■ SOURCE MATERIAL:
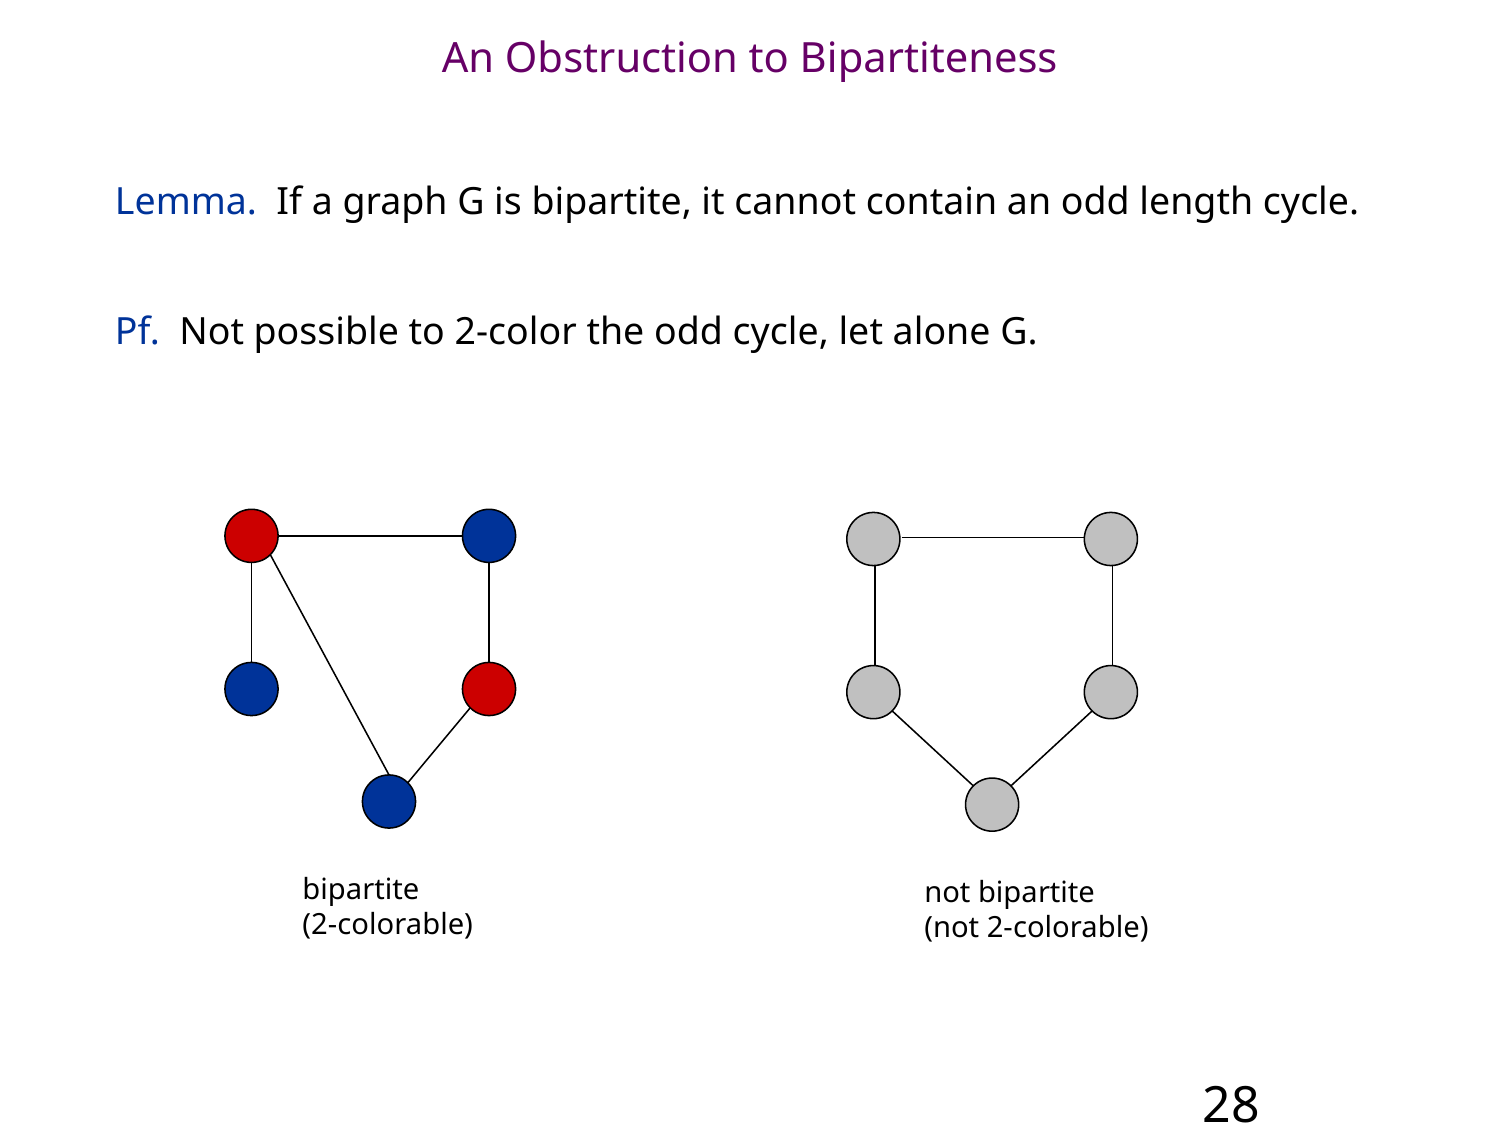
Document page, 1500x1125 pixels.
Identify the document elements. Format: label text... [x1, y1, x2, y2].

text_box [270, 554, 390, 776]
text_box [891, 710, 974, 787]
text_box [846, 512, 900, 566]
text_box [362, 775, 416, 829]
text_box not bipartite (not 2-colorable) [909, 865, 1168, 951]
title An Obstruction to Bipartiteness [0, 24, 1500, 100]
text_box [224, 509, 279, 563]
text_box bipartite (2-colorable) [287, 862, 493, 948]
list Lemma. If a graph G is bipartite, it cannot contain an odd length cycle. Pf. Not possible to 2-color the odd cycle, let alone G. [99, 149, 1388, 1038]
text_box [407, 707, 471, 783]
text_box [965, 778, 1019, 832]
text_box [1084, 665, 1138, 719]
text_box [1084, 512, 1138, 566]
text_box [224, 662, 264, 716]
text_box [462, 509, 516, 563]
slide_number ‹#› [1187, 1087, 1500, 1125]
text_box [1010, 710, 1093, 787]
text_box [462, 662, 516, 716]
text_box [846, 665, 900, 719]
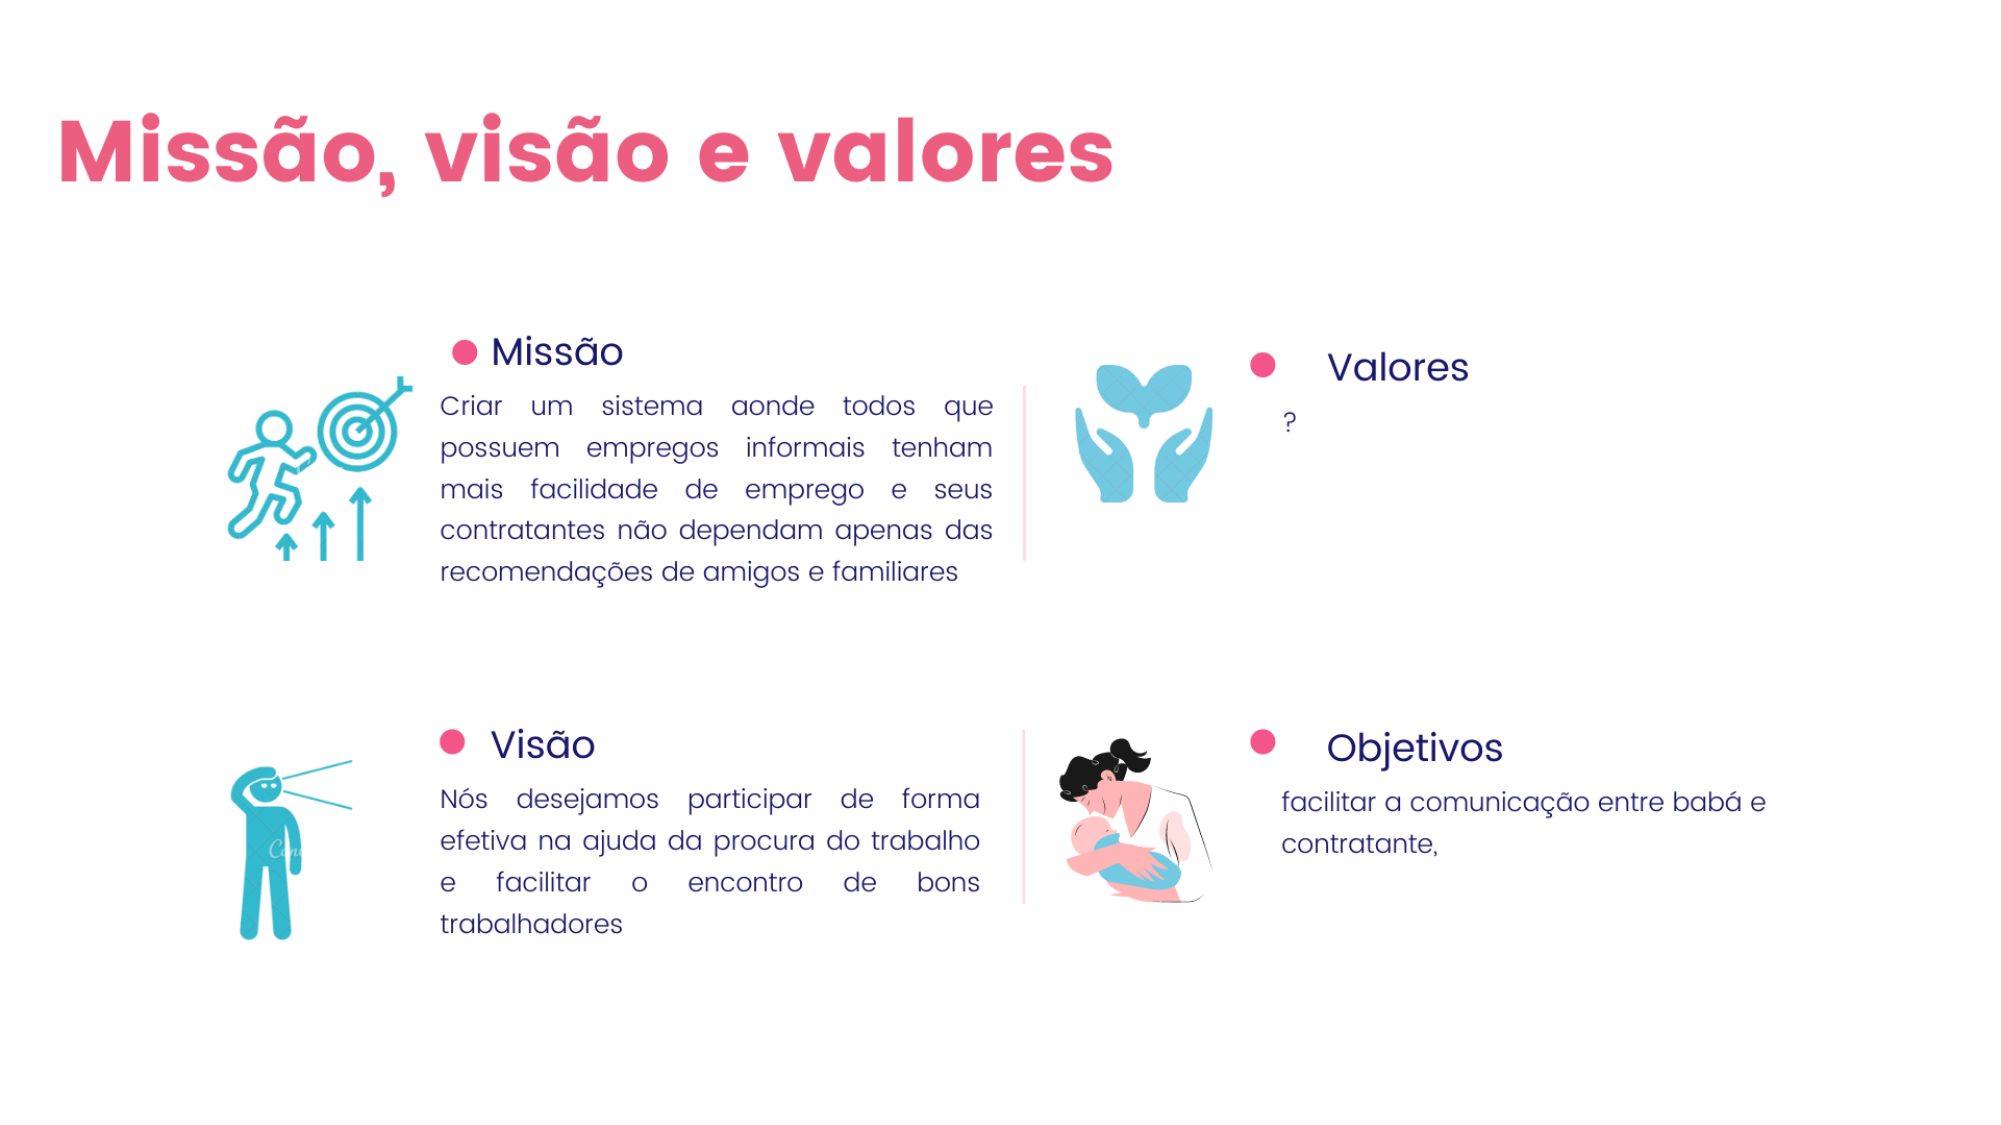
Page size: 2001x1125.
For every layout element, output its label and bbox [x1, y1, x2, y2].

list [0, 0, 2000, 1125]
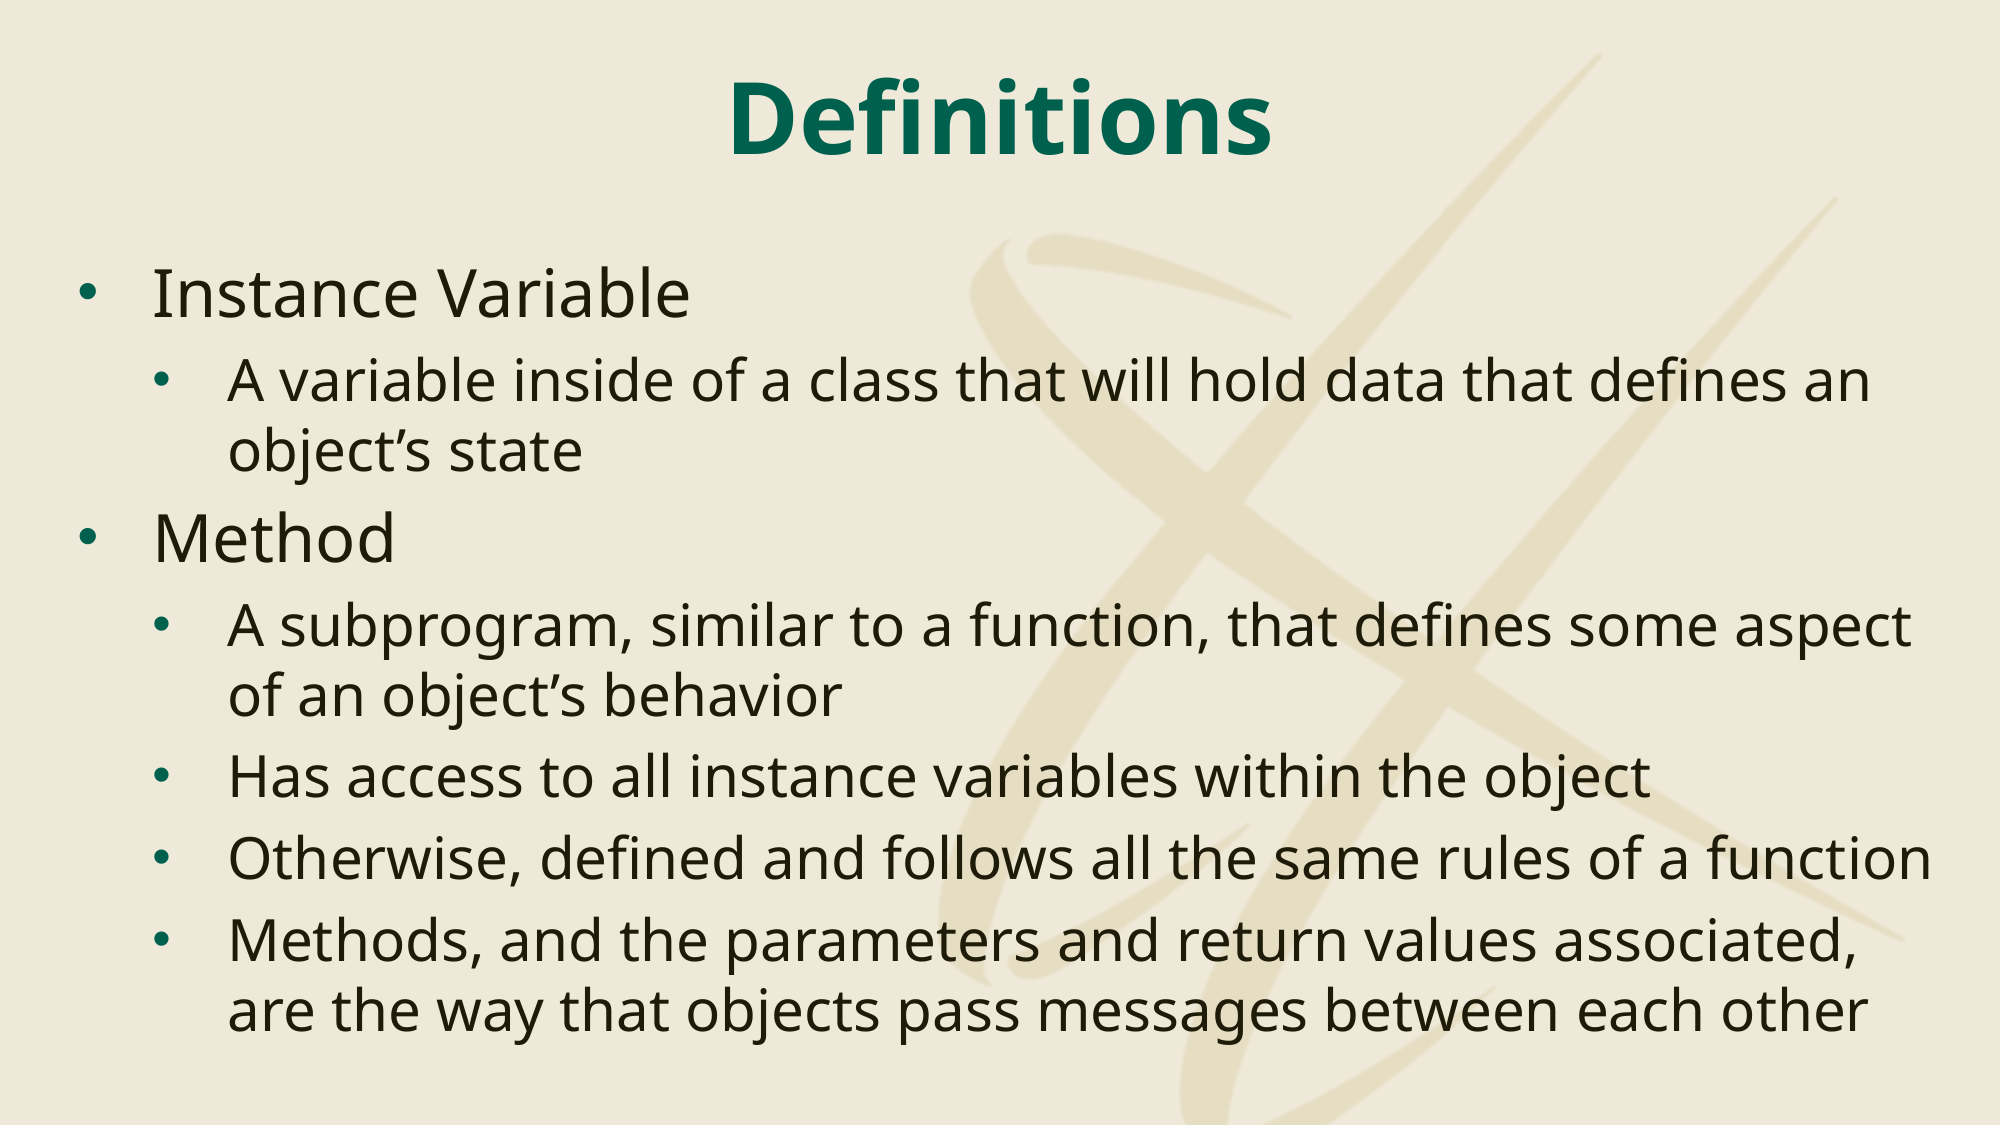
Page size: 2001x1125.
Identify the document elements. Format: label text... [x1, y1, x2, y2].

■ TASK: Each word of the data should be repeated exactly, and the pictures left out.

■ EXERCISE RESULT:
Document page, 1500x1125 pixels.
Identify the document elements. Format: label text... [x1, y1, x2, y2].

text_box [270, 554, 390, 776]
text_box [891, 710, 974, 787]
text_box [846, 512, 900, 566]
text_box [362, 775, 416, 829]
text_box not bipartite (not 2-colorable) [909, 865, 1168, 951]
title An Obstruction to Bipartiteness [0, 24, 1500, 100]
text_box [224, 509, 279, 563]
text_box bipartite (2-colorable) [287, 862, 493, 948]
list Lemma. If a graph G is bipartite, it cannot contain an odd length cycle. Pf. Not possible to 2-color the odd cycle, let alone G. [99, 149, 1388, 1038]
text_box [407, 707, 471, 783]
text_box [965, 778, 1019, 832]
text_box [1084, 665, 1138, 719]
text_box [1084, 512, 1138, 566]
text_box [224, 662, 264, 716]
text_box [462, 509, 516, 563]
slide_number ‹#› [1187, 1087, 1500, 1125]
text_box [1010, 710, 1093, 787]
text_box [462, 662, 516, 716]
text_box [846, 665, 900, 719]
Page size: 2001x1125.
For every layout element, output its label and bbox [x1, y1, x2, y2].

list [0, 0, 2000, 1125]
Page size: 2001x1125.
Identify the document elements. Format: label text... [x1, y1, x2, y2].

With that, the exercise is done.